Okumayan Zihnin Daralması: Akademik Bulgularla Desteklenen Bir Tespit

1. Okuma Alışkanlığı ve Türkiye Gerçeği
Türkiye’nin okuma kültürü bağlamında mevcut veriler oldukça çarpıcı. Yaklaşık her dört kişiden biri hiç kitap okumamakta (%31) ve ülkede ortalama yılda yalnızca 7,2 kitap okunmaktadır (Dr. Şenol Karadeniz). Diğer bir çalışma üç aylık dönemde ortalama 2,7 kitap okunduğunu, “okuyanlar” grubunda ise bu sayının 4,2’ye çıktığını göstermektedir (Sophos Akademi). Ayrıca bir araştırmaya göre 2019’da kitap okumayanların oranı %50’yi aşmıştır (istatistik.com.tr).
Bu veriler, ülkemizde okumayan birey oranının yüksek, kitapla buluşma sıklığının düşük olduğunu göstermektedir. Boş zamanlar genellikle televizyon ve sosyal medya gibi mecralara harcanmakta, okuma kültürü kısıtlı kalmaktadır.
2. Okuma ve Eleştirel Düşünme: Akademik Perspektifler
Uluslararası akademik literatür, okumanın analitik düşünme, yorumlama ve argüman oluşturma becerilerini desteklediğini ortaya koymaktadır. Geniş çapta okumanın eleştirel düşünme becerilerini geliştirdiğine dair güçlü bir kanıt vardır (seven-springs.co.uk, idahoednews.org, Medium). Ayrıca 2025 tarihli bir çalışma, özellikle edebî metinler üzerinden yapılan okumanın bilişsel gelişimi, eleştirel düşünceyi ve problem çözme becerilerini artırdığını belirtmektedir (ResearchGate).
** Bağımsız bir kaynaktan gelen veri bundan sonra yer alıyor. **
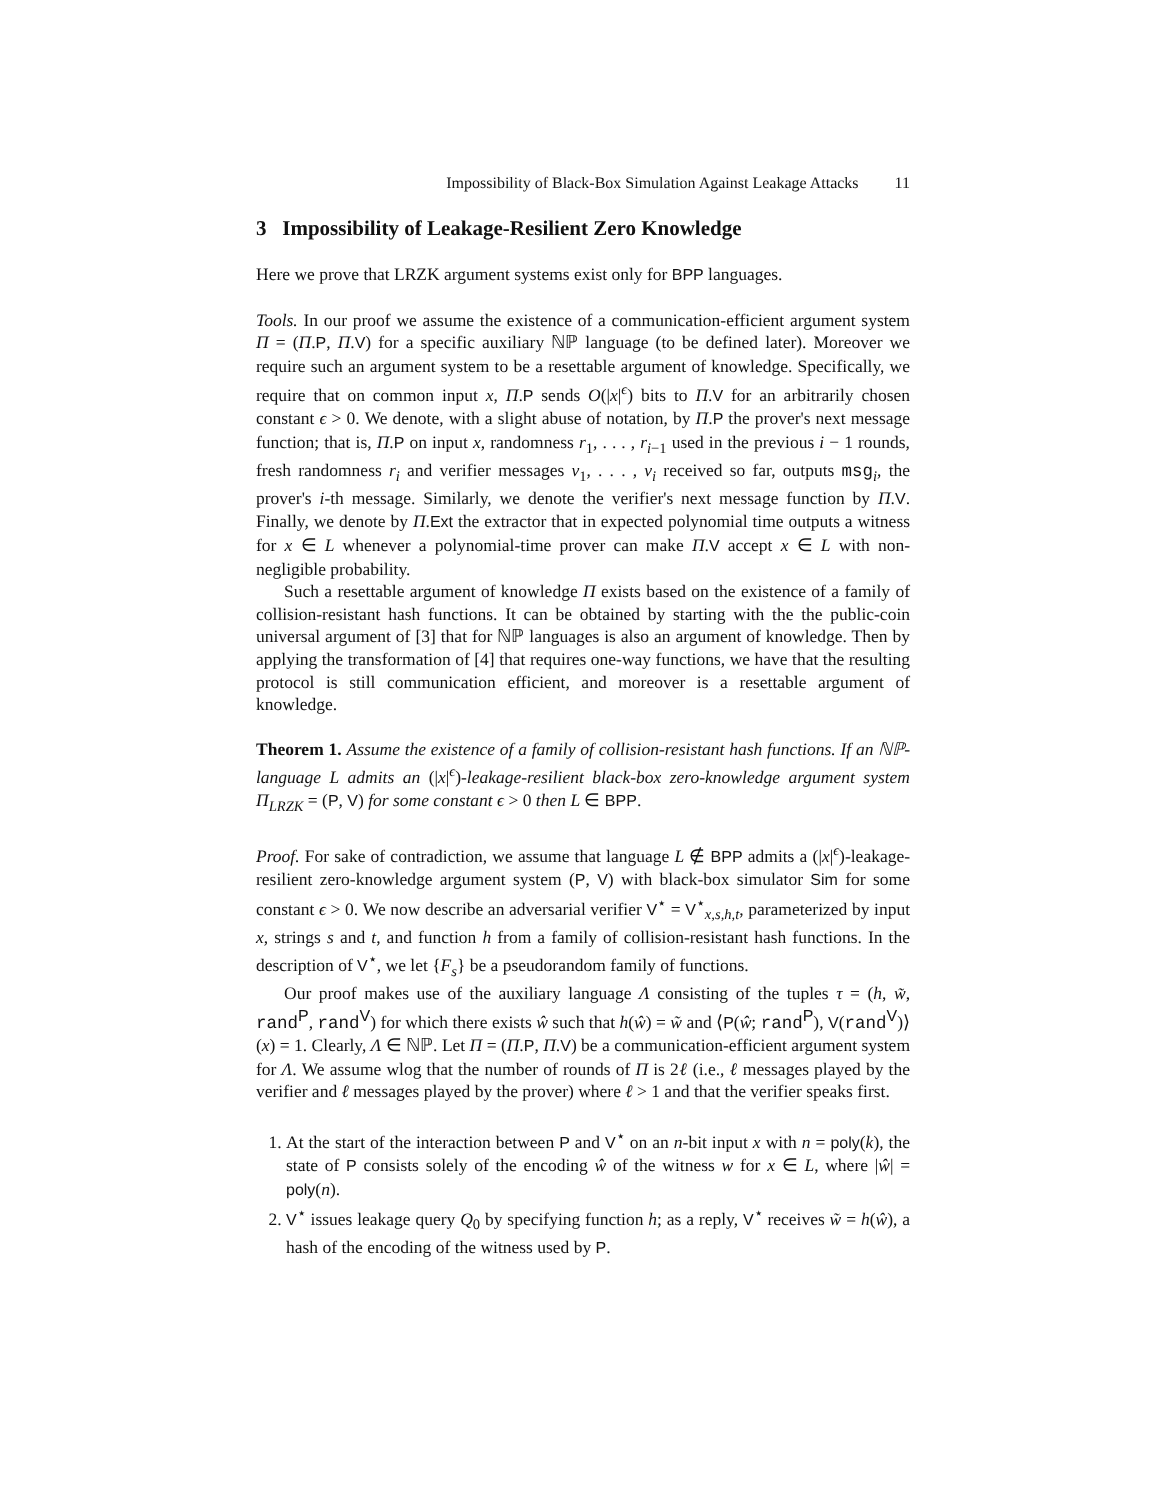Impossibility of Black-Box Simulation Against Leakage Attacks 11
3 Impossibility of Leakage-Resilient Zero Knowledge
Here we prove that LRZK argument systems exist only for BPP languages.
Tools. In our proof we assume the existence of a communication-efficient argument system Π = (Π.P, Π.V) for a specific auxiliary ℕℙ language (to be defined later). Moreover we require such an argument system to be a resettable argument of knowledge. Specifically, we require that on common input x, Π.P sends O(|x|<sup>ϵ</sup>) bits to Π.V for an arbitrarily chosen constant ϵ > 0. We denote, with a slight abuse of notation, by Π.P the prover's next message function; that is, Π.P on input x, randomness r<sub>1</sub>, . . . , r<sub>i−1</sub> used in the previous i − 1 rounds, fresh randomness r<sub>i</sub> and verifier messages v<sub>1</sub>, . . . , v<sub>i</sub> received so far, outputs msg<sub>i</sub>, the prover's i-th message. Similarly, we denote the verifier's next message function by Π.V. Finally, we denote by Π.Ext the extractor that in expected polynomial time outputs a witness for x ∈ L whenever a polynomial-time prover can make Π.V accept x ∈ L with non-negligible probability.
Such a resettable argument of knowledge Π exists based on the existence of a family of collision-resistant hash functions. It can be obtained by starting with the the public-coin universal argument of [3] that for ℕℙ languages is also an argument of knowledge. Then by applying the transformation of [4] that requires one-way functions, we have that the resulting protocol is still communication efficient, and moreover is a resettable argument of knowledge.
Theorem 1. Assume the existence of a family of collision-resistant hash functions. If an ℕℙ-language L admits an (|x|<sup>ϵ</sup>)-leakage-resilient black-box zero-knowledge argument system Π<sub>LRZK</sub> = (P, V) for some constant ϵ > 0 then L ∈ BPP.
Proof. For sake of contradiction, we assume that language L ∉ BPP admits a (|x|<sup>ϵ</sup>)-leakage-resilient zero-knowledge argument system (P, V) with black-box simulator Sim for some constant ϵ > 0. We now describe an adversarial verifier V<sup>⋆</sup> = V<sup>⋆</sup><sub>x,s,h,t</sub>, parameterized by input x, strings s and t, and function h from a family of collision-resistant hash functions. In the description of V<sup>⋆</sup>, we let {F<sub>s</sub>} be a pseudorandom family of functions.
Our proof makes use of the auxiliary language Λ consisting of the tuples τ = (h, w̃, rand<sup>P</sup>, rand<sup>V</sup>) for which there exists ŵ such that h(ŵ) = w̃ and ⟨P(ŵ; rand<sup>P</sup>), V(rand<sup>V</sup>)⟩(x) = 1. Clearly, Λ ∈ ℕℙ. Let Π = (Π.P, Π.V) be a communication-efficient argument system for Λ. We assume wlog that the number of rounds of Π is 2ℓ (i.e., ℓ messages played by the verifier and ℓ messages played by the prover) where ℓ > 1 and that the verifier speaks first.
1. At the start of the interaction between P and V<sup>⋆</sup> on an n-bit input x with n = poly(k), the state of P consists solely of the encoding ŵ of the witness w for x ∈ L, where |ŵ| = poly(n).
2. V<sup>⋆</sup> issues leakage query Q<sub>0</sub> by specifying function h; as a reply, V<sup>⋆</sup> receives w̃ = h(ŵ), a hash of the encoding of the witness used by P.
2012 tarihli bir çalışma, keyfi (gönüllü) okuma ile eleştirel düşünce testlerinde yüksek başarı arasında pozitif ilişki bildirmiştir (Waterloo Üniversitesi). Öte yandan, bazı veriler eleştirel okumanın doğrudan eleştirel düşünceyi güçlü biçimde öngörmediğini, bunun yerine “kritik dinlemenin” bu anlamda daha belirleyici olduğunu da göstermektedir (PubMed).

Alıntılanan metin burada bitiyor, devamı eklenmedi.